WHAT THE TASK REQUIRES: In the data that follows, count each line with the string "Объем"; the reply is the number only.

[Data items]
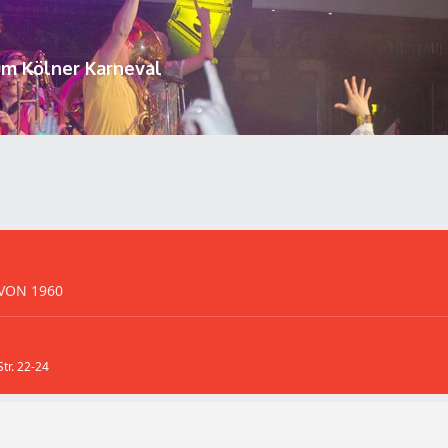
um Kölner Karneval
 VON 1960
tr. 22-24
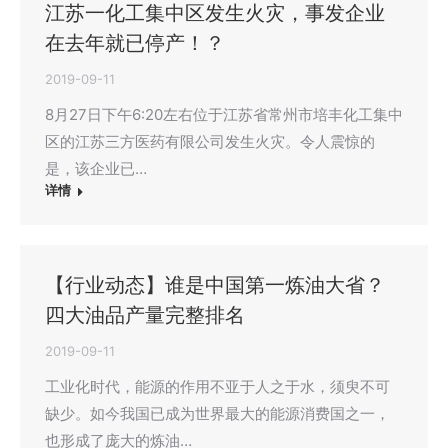
江苏一化工集中区发生火灾，事发企业
在去年就已停产！？
2019-09-11
8月27日下午6:20左右位于江苏省常州市培丰化工集中
区的江苏三方医药有限公司发生火灾。令人震惊的
是，该企业已…
详情
【行业动态】谁是中国第一炼油大省？
四大油品产量完整排名
2019-09-11
工业化时代，能源的作用不亚于人之于水，须臾不可
缺少。如今我国已成为世界最大的能源消费国之一，
也形成了庞大的炼油…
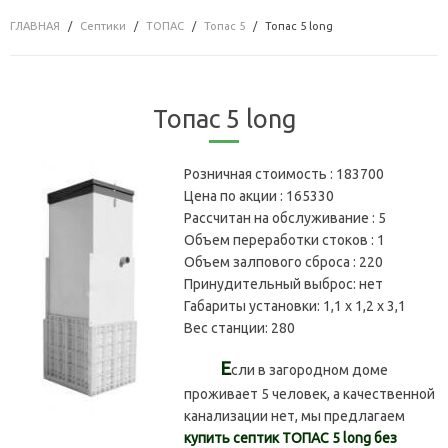
ГЛАВНАЯ
Септики
ТОПАС
Топас 5
Топас 5 long
Топас 5 long
Розничная стоимость :
183700
Цена по акции :
165330
Рассчитан на обслуживание :
5
Объем переработки стоков :
1
Объем залпового сброса :
220
Принудительный выброс:
нет
Габариты установки:
1,1 х 1,2 х 3,1
Вес станции:
280
Е
сли в загородном доме
проживает 5 человек, а качественной
канализации нет, мы предлагаем
купить септик ТОПАС 5 long без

EXERCISE RESULT: 2